ASSIGNMENT:
Carry on the article about Engeln's work on young women and body image, starting right after its last sentence.

PAGE EXTRACT:
────────

Looking around her classroom, Engeln saw other bright female students submerged by cultural expectations about how their bodies should look. Engeln’s observation ignited a decades-long exploration of young women and body image.

“Not an easy problem and no easy solutions, unfortunately,” she says.

 Decoding a complex problem

After years of research, publications, and presentations examining societal and cultural forces making it difficult for young women to have a healthy relationship with their bodies, Engeln penned Beauty Sick: How the Cultural Obsession with Appearance Hurts Girls and Women in 2017. In addition to featuring in-depth interviews with women from different ages and backgrounds on how body image issues impacted their lives, Engeln’s tome transformed years of scientific study into a digestible 410 pages for young women, parents, and others eager to combat a troubling and intensifying cultural movement.

“I wanted to explain how features of our social environment and features of the human mind interact to make this a really difficult problem,” says Engeln, director of the Body and Media Lab at Northwestern. “You can’t just decide not to care about how you look, and you shouldn’t have to, either. We should be able to have a balance where we can recognize that human attractiveness plays a role in our lives, but it shouldn’t have to take over our lives.”

Beauty Sick resonated with the public at large. Engeln discussed her work on ABC’s Good Morning America and popular podcasts like Ologies with Alie Ward. She commanded the stage at TED Talk events and saw Beauty Sick translated into six languages, a reality underscoring the topic’s global reach.

Over recent years, Engeln has received countless messages from individuals appreciative of the work, including young women who say Beauty Sick provided a framework for understanding a complex problem.

“There’s nothing neutral about the beauty standards we have for women. They’re informed by classism, by racism, and by history in a way that’s important to understand,” she says. “And they’re also not neutral in the sense that they do real damage to women’s well-being.”

────────

DATASET CONTENT:
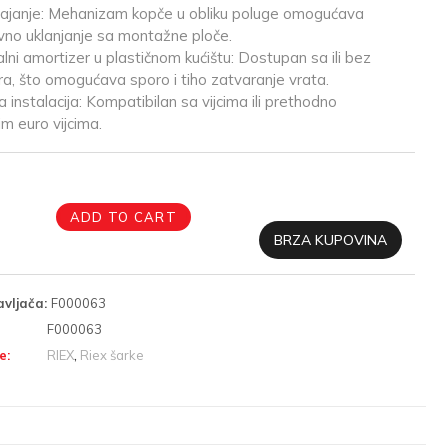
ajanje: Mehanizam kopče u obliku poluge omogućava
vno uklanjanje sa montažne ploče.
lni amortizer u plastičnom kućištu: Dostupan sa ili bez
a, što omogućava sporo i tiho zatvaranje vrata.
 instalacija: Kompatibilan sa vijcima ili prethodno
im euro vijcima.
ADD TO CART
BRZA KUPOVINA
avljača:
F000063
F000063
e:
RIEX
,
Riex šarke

────────

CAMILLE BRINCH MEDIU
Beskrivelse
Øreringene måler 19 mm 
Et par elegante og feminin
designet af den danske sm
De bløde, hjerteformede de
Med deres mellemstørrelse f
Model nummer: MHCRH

────────

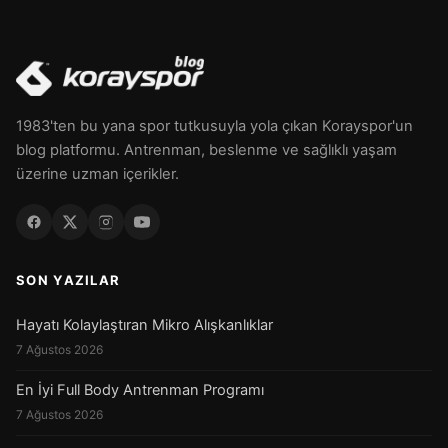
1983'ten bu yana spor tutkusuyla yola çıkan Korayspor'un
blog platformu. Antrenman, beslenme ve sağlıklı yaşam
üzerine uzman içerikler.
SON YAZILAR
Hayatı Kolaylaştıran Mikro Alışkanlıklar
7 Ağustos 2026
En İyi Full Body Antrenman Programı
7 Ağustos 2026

────────

TASK RESULT:
 A topic for modern times

In the years since Beauty Sick’s release, the young women’s body image concerns have intensified as the social media landscape has become dominated by video-based content and sophisticated, ultra-targeted algorithms overpowering personal choice and largely dictating the content passing before a young woman’s eyes.

“The kinds of toxic elements of our culture that push women in unhealthy directions have even more oomph behind them now than they used to,” confirms Engeln, the associate director of Northwestern’s newly established Institute for Adolescent Mental Health and Well-Being. “It used to be you could teach people to be critical of what they saw in the media, but it’s getting harder and harder to fight back when content is so precisely targeted to your own vulnerabilities in the way it is now.”

Engeln’s Northwestern-based team, which includes about a dozen motivated undergraduates, continues investigating ways to counter this shift and its impact on young women’s body image. She has also broadened her research to tackle “beauty work” at large, which she defines as the time and money women feel they have to spend on beauty.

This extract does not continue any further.